::: Selected excerpt :::

MOVIES MADE ME #12: THE HITCHER

Last weekend, my wife and I needed to get away from it all, so we headed to a place where we could hear wind and coyotes at night, instead of traffic and car alarms. On Saturday, we aimed for the middle of nowhere and ended up in the ghost town of Amboy, California.

Amboy is known mostly for the Amboy Crater, an extinct volcano that used to be a major tourist attraction along Route 66. Ever since highway 40 was built, however, the crater marks the intersection of two old roads that don’t really go anywhere. Until 2006, there wasn’t any incentive to take a detour... and, if you did, you’d probably just get chased away by the town caretaker.

The town consists of a post office (operational), an airport (not operational), a church and a small schoolhouse (both abandoned), a quaint 50’s-style motel (closed), and a gas station / café called Roy's. Thanks to a road sign that you can see from miles away, Roy’s gets all the traffic - despite the fact that the kitchen is permanently closed. That's okay, because most of the visitors are probably just tourists who are happy to catch an authentic glimpse of American history. There are also a few weirdos like me who recognize the setting from movies.

::: Recorded data :::

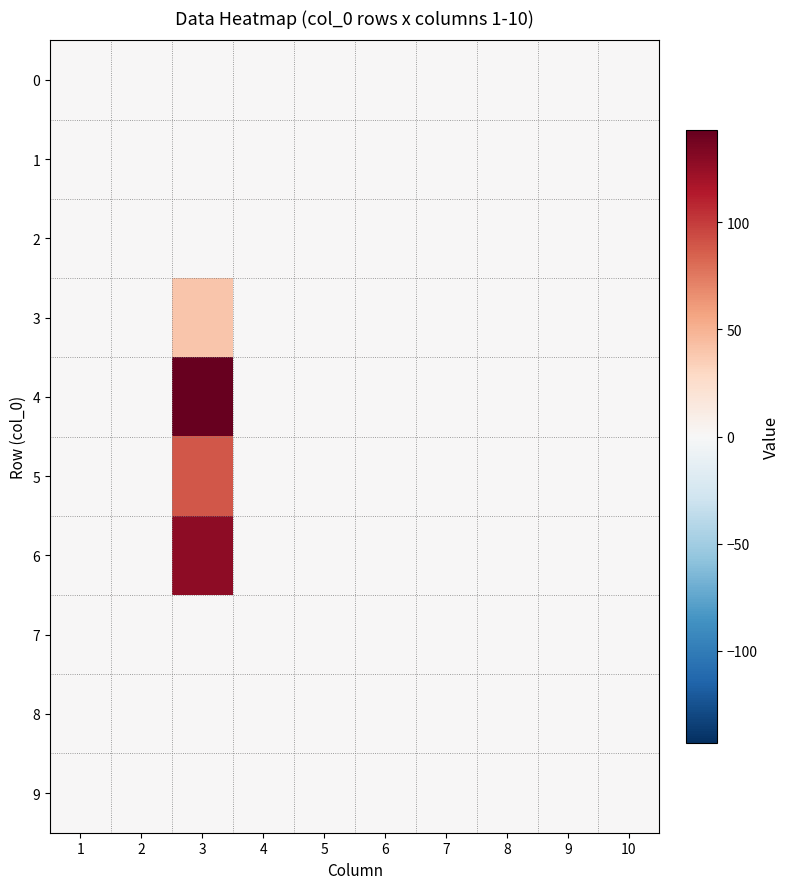

At which category is the sum across all series the highest?

3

:::

**Task instructions**
Using the Amboy excerpt above, list every place that the town is said to consist of.

**Task answer**
- A post office
- An airport
- A church
- A small schoolhouse
- A quaint 50's-style motel
- A gas station / café called Roy's